Утром, когда Соня вышла из спальни, в квартире стояла звенящая тишина. Олег сидел на кухне, осунувшийся, с серым лицом. Валентины Петровны нигде не было видно.
– Мама собирает вещи, – тихо сказал Олег, не поднимая головы. – Я вызвал ей такси. Она поедет к своей двоюродной сестре, в соседний город.
Соня молча налила себе кофе. Она не чувствовала ни злорадства, ни удовлетворения. Только усталость и пустоту.
Через полчаса из гостиной вышла Валентина Петровна. Она была одета в дорожный костюм, лицо ее было отекшим от слез. В руках она держала небольшую сумку. Увидев Соню, она остановилась.
– Будь ты проклята, – прошипела она так тихо, что Олег не расслышал. – Сына у матери отняла. Счастья тебе не будет.
Соня спокойно встретила ее взгляд.
– Счастья у меня уже нет, Валентина Петровна. Вы с сыном об этом позаботились. Всего доброго.
Свекровь дрожащей рукой перекрестила дверь и, не глядя на Олега, вышла из квартиры. Хлопнула входная дверь.
Олег поднял на Соню глаза, полные отчаяния и надежды.
– Сонь… ну вот. Она уехала. Давай попробуем все…
– Нет, – твердо сказала Соня, ставя чашку на стол. – Она уехала. А теперь уезжай ты.
– Как? – он не поверил своим ушам. – Но я же сделал, как ты сказала! Я выбрал тебя!

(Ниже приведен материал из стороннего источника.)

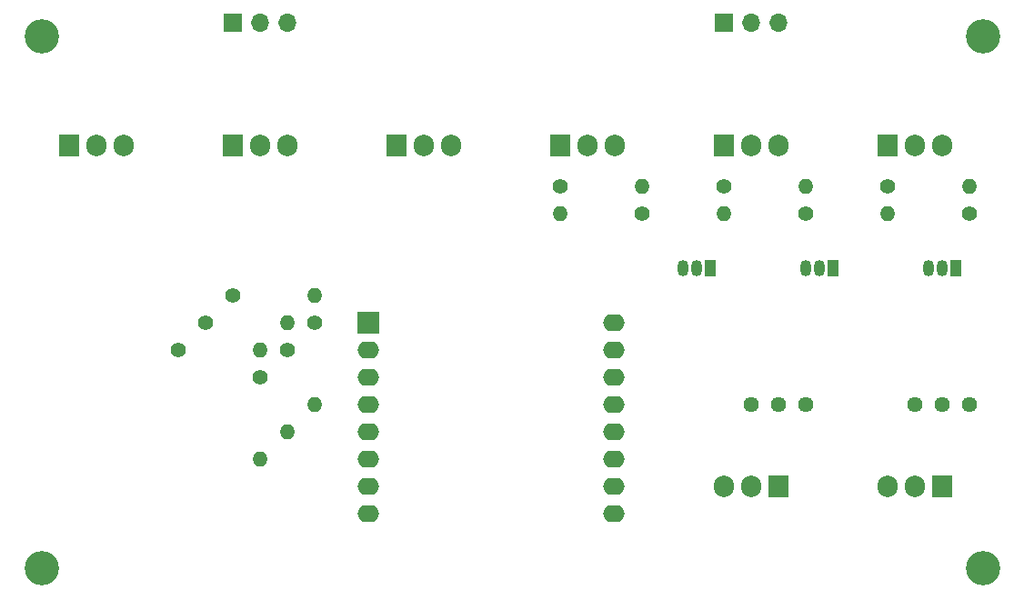
<source format=gbr>
%TF.GenerationSoftware,KiCad,Pcbnew,(5.1.9)-1*%
%TF.CreationDate,2021-10-10T23:20:05-06:00*%
%TF.ProjectId,daBat,64614261-742e-46b6-9963-61645f706362,rev?*%
%TF.SameCoordinates,Original*%
%TF.FileFunction,Soldermask,Top*%
%TF.FilePolarity,Negative*%
%FSLAX46Y46*%
G04 Gerber Fmt 4.6, Leading zero omitted, Abs format (unit mm)*
G04 Created by KiCad (PCBNEW (5.1.9)-1) date 2021-10-10 23:20:05*
%MOMM*%
%LPD*%
G01*
G04 APERTURE LIST*
%ADD10C,3.200000*%
%ADD11O,1.905000X2.000000*%
%ADD12R,1.905000X2.000000*%
%ADD13O,2.000000X1.600000*%
%ADD14R,2.000000X2.000000*%
%ADD15C,1.440000*%
%ADD16O,1.400000X1.400000*%
%ADD17C,1.400000*%
%ADD18R,1.050000X1.500000*%
%ADD19O,1.050000X1.500000*%
%ADD20O,1.700000X1.700000*%
%ADD21R,1.700000X1.700000*%
G04 APERTURE END LIST*
D10*
%TO.C,H4*%
X179070000Y-102870000D03*
%TD*%
%TO.C,H3*%
X91440000Y-102870000D03*
%TD*%
%TO.C,H2*%
X179070000Y-53340000D03*
%TD*%
%TO.C,H1*%
X91440000Y-53340000D03*
%TD*%
D11*
%TO.C,Q8*%
X129540000Y-63500000D03*
X127000000Y-63500000D03*
D12*
X124460000Y-63500000D03*
%TD*%
D11*
%TO.C,Q5*%
X114300000Y-63500000D03*
X111760000Y-63500000D03*
D12*
X109220000Y-63500000D03*
%TD*%
D11*
%TO.C,Q2*%
X99060000Y-63500000D03*
X96520000Y-63500000D03*
D12*
X93980000Y-63500000D03*
%TD*%
D13*
%TO.C,U3*%
X144740000Y-80010000D03*
X144740000Y-82550000D03*
X144740000Y-85090000D03*
X144740000Y-87630000D03*
X144740000Y-90170000D03*
X144740000Y-92710000D03*
X144740000Y-95250000D03*
X144740000Y-97790000D03*
X121880000Y-97790000D03*
X121880000Y-95250000D03*
X121880000Y-92710000D03*
X121880000Y-90170000D03*
X121880000Y-87630000D03*
X121880000Y-85090000D03*
D14*
X121880000Y-80010000D03*
D13*
X121880000Y-82550000D03*
%TD*%
D11*
%TO.C,U2*%
X154940000Y-95250000D03*
X157480000Y-95250000D03*
D12*
X160020000Y-95250000D03*
%TD*%
D11*
%TO.C,U1*%
X170180000Y-95250000D03*
X172720000Y-95250000D03*
D12*
X175260000Y-95250000D03*
%TD*%
D15*
%TO.C,RV2*%
X162560000Y-87630000D03*
X160020000Y-87630000D03*
X157480000Y-87630000D03*
%TD*%
%TO.C,RV1*%
X177800000Y-87630000D03*
X175260000Y-87630000D03*
X172720000Y-87630000D03*
%TD*%
D16*
%TO.C,R12*%
X170180000Y-69850000D03*
D17*
X177800000Y-69850000D03*
%TD*%
D16*
%TO.C,R11*%
X177800000Y-67310000D03*
D17*
X170180000Y-67310000D03*
%TD*%
%TO.C,R10*%
X109220000Y-77470000D03*
D16*
X116840000Y-77470000D03*
%TD*%
D17*
%TO.C,R9*%
X116840000Y-80010000D03*
D16*
X116840000Y-87630000D03*
%TD*%
%TO.C,R8*%
X154940000Y-69850000D03*
D17*
X162560000Y-69850000D03*
%TD*%
D16*
%TO.C,R7*%
X162560000Y-67310000D03*
D17*
X154940000Y-67310000D03*
%TD*%
%TO.C,R6*%
X106680000Y-80010000D03*
D16*
X114300000Y-80010000D03*
%TD*%
D17*
%TO.C,R5*%
X114300000Y-82550000D03*
D16*
X114300000Y-90170000D03*
%TD*%
%TO.C,R4*%
X139700000Y-69850000D03*
D17*
X147320000Y-69850000D03*
%TD*%
D16*
%TO.C,R3*%
X147320000Y-67310000D03*
D17*
X139700000Y-67310000D03*
%TD*%
%TO.C,R2*%
X104140000Y-82550000D03*
D16*
X111760000Y-82550000D03*
%TD*%
D17*
%TO.C,R1*%
X111760000Y-85090000D03*
D16*
X111760000Y-92710000D03*
%TD*%
D11*
%TO.C,Q9*%
X175260000Y-63500000D03*
X172720000Y-63500000D03*
D12*
X170180000Y-63500000D03*
%TD*%
D18*
%TO.C,Q7*%
X176530000Y-74930000D03*
D19*
X173990000Y-74930000D03*
X175260000Y-74930000D03*
%TD*%
D11*
%TO.C,Q6*%
X160020000Y-63500000D03*
X157480000Y-63500000D03*
D12*
X154940000Y-63500000D03*
%TD*%
D18*
%TO.C,Q4*%
X165100000Y-74930000D03*
D19*
X162560000Y-74930000D03*
X163830000Y-74930000D03*
%TD*%
D11*
%TO.C,Q3*%
X144780000Y-63500000D03*
X142240000Y-63500000D03*
D12*
X139700000Y-63500000D03*
%TD*%
D18*
%TO.C,Q1*%
X153670000Y-74930000D03*
D19*
X151130000Y-74930000D03*
X152400000Y-74930000D03*
%TD*%
D20*
%TO.C,J2*%
X114300000Y-52070000D03*
X111760000Y-52070000D03*
D21*
X109220000Y-52070000D03*
%TD*%
D20*
%TO.C,J1*%
X160020000Y-52070000D03*
X157480000Y-52070000D03*
D21*
X154940000Y-52070000D03*
%TD*%
M02*

</source>
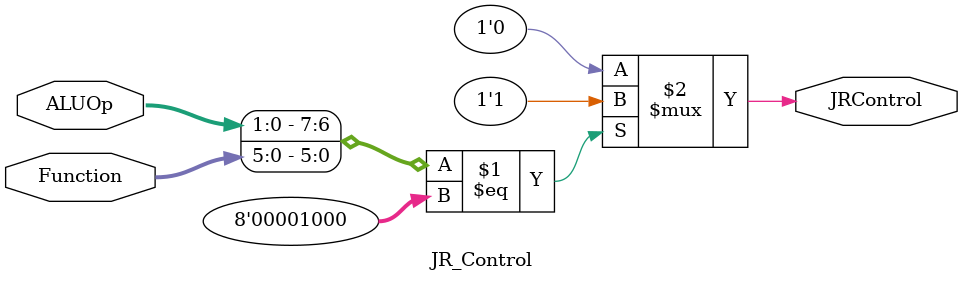
<source format=v>
module ALU_Control(ALUControl, ALUOp, Function);
	input [1:0] ALUOp;
	input [5:0] Function;
	output reg [2:0] ALUControl;
	wire[7:0] ALU_control_In;
	
	assign ALU_control_In = {ALUOp, Function};
	
	always @ (*)
	begin
		casex (ALU_control_In)
			8'b11xxxxxx: ALUControl = 3'b000;
			8'b01xxxxxx: ALUControl = 3'b001;
			8'b10xxxxxx: ALUControl = 3'b111;
			8'b00100000: ALUControl = 3'b000;
			8'b00100010: ALUControl = 3'b001;
			8'b00100100: ALUControl = 3'b010;
			8'b00100101: ALUControl = 3'b011;
			8'b00100110: ALUControl = 3'b100;
			8'b00000010: ALUControl = 3'b110;
			8'b00000000: ALUControl = 3'b101;
			8'b00101010: ALUControl = 3'b111;
			default: ALUControl = 3'b000;
		endcase
	end
endmodule

module JR_Control(JRControl, ALUOp, Function);
	input [1:0] ALUOp;
	input [5:0] Function;
	output JRControl;
	
	assign JRControl = ({ALUOp, Function} == 8'b00001000) ? 1'b1 : 1'b0;
	
endmodule
</source>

– Ты не выбирал, Олег. Тебя поставили перед фактом. Ты два месяца смотрел, как мне плохо, и ничего не делал. Ты обманул меня, ты позволил своей матери и сестре распоряжаться нашим будущим. Это не выбор. Это трусость. Я не хочу жить с трусом.
– Но куда я пойду? Соня, умоляю!
– Туда же, куда и твоя мама. К родственникам. К друзьям. Можешь поехать к Людочке, она тебе будет очень рада, ведь ты такой добрый и безотказный, – в голосе Сони не было злости, только ледяное безразличие. – Я даю тебе два часа, чтобы собрать вещи. Потом я меняю замки.
Она достала телефон и набрала номер.
– Алло, здравствуйте. Мне нужна услуга по замене замка во входной двери. Да, сегодня. Чем быстрее, тем лучше.
Олег смотрел на нее, как на незнакомого человека. Он что-то говорил, убеждал, просил, даже пытался плакать, но Соня его больше не слышала. Она ходила по своей квартире, открывала окна, впуская свежий ноябрьский воздух, и чувствовала, как с каждым вздохом из дома уходит что-то тяжелое, липкое и чужое.
Через два часа Олег ушел. С двумя большими спортивными сумками. Он постоял у двери, надеясь, что она передумает, но она просто смотрела на него, ожидая, когда он уйдет.
Когда за ним закрылась дверь, Соня прислонилась к ней спиной и медленно сползла на пол. Она не плакала. Внутри была выжженная пустыня. Она победила. Она отстояла свой дом. Но в этой битве она потеряла все, что когда-то считала своей семьей. И впервые за долгое время в квартире было тихо. Оглушительно, невыносимо тихо.